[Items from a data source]
□ □ □ □

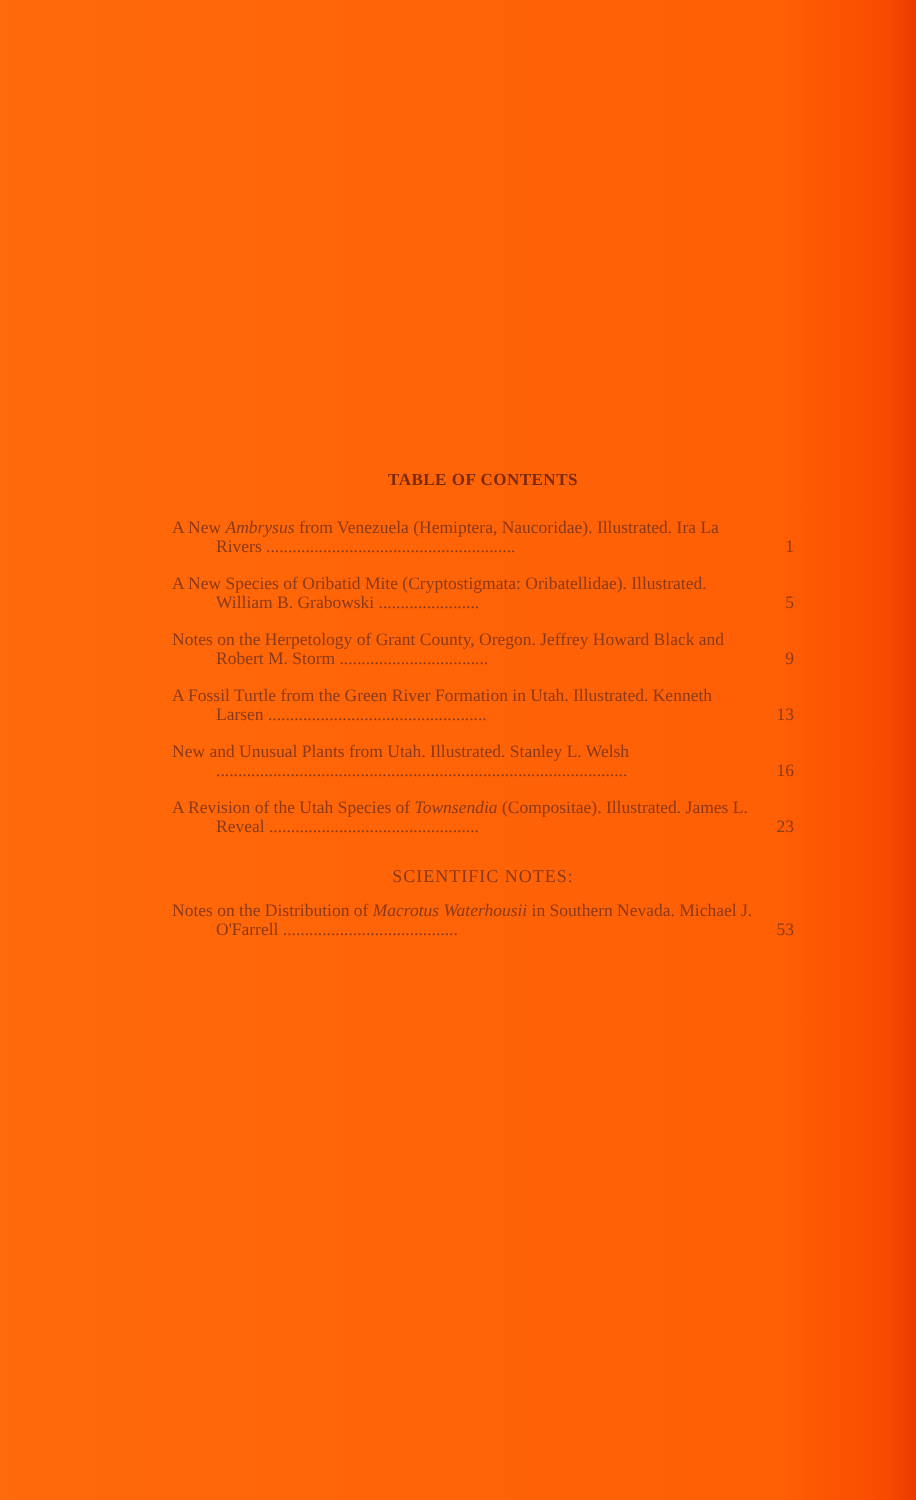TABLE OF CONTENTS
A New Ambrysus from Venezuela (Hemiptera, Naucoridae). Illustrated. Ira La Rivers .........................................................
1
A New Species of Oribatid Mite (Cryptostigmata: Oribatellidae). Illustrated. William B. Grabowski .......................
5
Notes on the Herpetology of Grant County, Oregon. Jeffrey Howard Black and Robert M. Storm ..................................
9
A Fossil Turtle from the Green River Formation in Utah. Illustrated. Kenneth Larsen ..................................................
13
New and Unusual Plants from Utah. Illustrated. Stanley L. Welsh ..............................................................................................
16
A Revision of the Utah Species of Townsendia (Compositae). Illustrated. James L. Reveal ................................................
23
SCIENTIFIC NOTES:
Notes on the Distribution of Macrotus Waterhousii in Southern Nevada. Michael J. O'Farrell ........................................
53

□ □ □ □

## WHAT YOU SHOULD DO:
Only the lines from the one containing "A Fossil Turtle" through the last line of the records are to be set down, exactly as they appear.

## RESPONSE FOR THIS EXERCISE:
A Fossil Turtle from the Green River Formation in Utah. Illustrated. Kenneth Larsen ..................................................
13
New and Unusual Plants from Utah. Illustrated. Stanley L. Welsh ..............................................................................................
16
A Revision of the Utah Species of Townsendia (Compositae). Illustrated. James L. Reveal ................................................
23
SCIENTIFIC NOTES:
Notes on the Distribution of Macrotus Waterhousii in Southern Nevada. Michael J. O'Farrell ........................................
53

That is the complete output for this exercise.